--- Entries shown ---
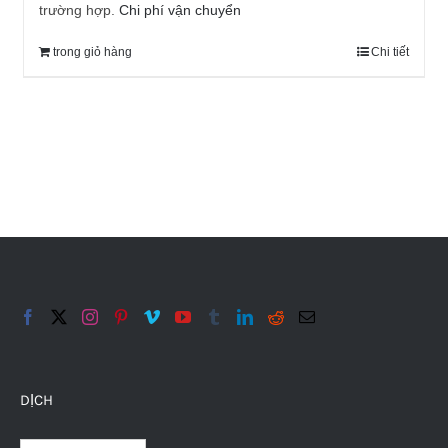
trường hợp.
Chi phí vận chuyển
trong giỏ hàng
Chi tiết
DỊCH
---
### [Work item]
Word for word, reproduce all of the entries above and omit the pictures.

### [Exercise output]
trường hợp.
Chi phí vận chuyển
trong giỏ hàng
Chi tiết
DỊCH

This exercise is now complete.